Obtain values from a ZKP-enabled Credential

This tutorial will allow you to perform a credential Verify flow and obtain only the claim information from a ZKP-Credential that has been requested, in addition to the Subject Identifiers and whether the Credential has been fully verified or not.

This guide intends to show the workings for ZKP-enabled credentials but generally will follow the standard Presentation Request during a Verify flow, to learn more details on a Verify flow take a look at the other tutorials.

Prerequisites

You need access to the MATTR Platform APIs. If you’re experiencing any difficulties, contact us.

In order to complete this tutorial you will need the following:

  • A local development environment or remote service setup to accept json/application Callbacks
  • A known Decentralized Identifier (DID) to be used for messaging (i.e. a DID using keyType of ed25519)
  • A Query by Frame Presentation Request Template configured in your tenant and know the id.
  • A ZKP-enabled Credential Issued to the Mobile Wallet that can be matched the using the Presentation Request (i.e. matching type and issuer and associated claims)

Sample App

If order to shortcut the steps involved, we will use the Verify Credentials using Presentation Request Callbacks sample app that will step you through creating a simple Node.js Express server to orchestrate many of the steps below.

Setup the sample app

Create your environment variables in a .env file and save to the folder (rename .env-template).

TENANT=tenant.platform.mattr.global
TEMPLATEID=<presentation-request-template-uuid>
VERIFIERDID=<verifier-did>

Start the server

Append your valid Platform access token to the end of the start command to start the Express server

npm start <access_token>

The access token is stored in local-memory and used to make API calls to your tenant over HTTPS

Once you run the server you should see a QR code displayed in your terminal

qrcode in terminal

Scan using the Mobile Wallet App

Once the Mobile App matches a Credential, it will display the claims that have been requested and highlight all the claims from the same Credential that are not going to be disclosed to the presentation requestor.

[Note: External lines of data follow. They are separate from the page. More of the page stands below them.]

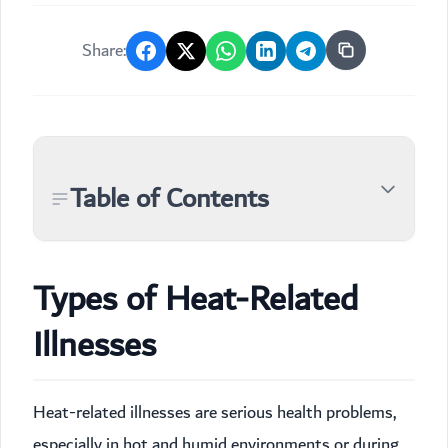
Share:
Table of Contents
Types of Heat-Related
Illnesses
Heat-related illnesses are serious health problems,
especially in hot and humid environments or during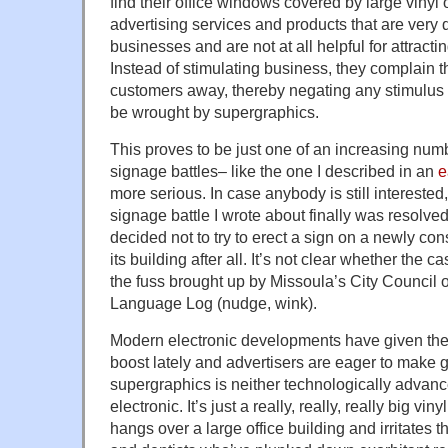
find their office windows covered by large vinyl
advertising services and products that are very d
businesses and are not at all helpful for attract
Instead of stimulating business, they complain tha
customers away, thereby negating any stimulus 
be wrought by supergraphics.
This proves to be just one of an increasing num
signage battles– like the one I described in an
e
more serious. In case anybody is still interested,
signage battle I wrote about finally was resolved
decided not to try to erect a sign on a newly con
its building after all. It’s not clear whether the
the fuss brought up by Missoula’s City Council or,
Language Log (nudge, wink).
Modern electronic developments have given the
boost lately and advertisers are eager to make 
supergraphics is neither technologically advanc
electronic. It’s just a really, really, really big viny
hangs over a large office building and irritates t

This is an example of a large credential with limited claims being sent:

passport zkp enabled

Receiving the Credential Presentation Callback

Once a valid Presentation is sent by the Mobile App, the Platform will perform some checks to ensure the validity of the Presentation:

  • Issuer DID of each Credential can be resolved
  • JSON-LD context is valid for subject claims
  • Proof is valid & the credential has not been tampered with
  • If present check any Credential against its RevocationList2020 status

These checks will inform the verified boolean and where the contents is mapped to these fields and presented to the Callback URL as an application/json body.

{
"presentationType": "QueryByFrame",
"challengeId": "GW8FGpP6jhFrl37yQZIM6w",
"claims": {
"id": "did:key:z6MkfxQU7dy8eKxyHpG267FV23agZQu9zmokd8BprepfHALi",
"familyName": "Shin",
"educationalCredentialAwarded": "Certificate Name"
},
"verified": true,
"holder": "did:key:z6MkgmEkNM32vyFeMXcQA7AfQDznu47qHCZpy2AYH2Dtdu1d"
}

Conclusion

By validating that only the claims specified in the Query by Frame template are being sent to the platform and displayed to you via the callback you can see how useful ZKP-enabled credentials are, both for the privacy-preserving benefits for holders and also to allow a verifier to only request the minimum amount of information they need in their systems.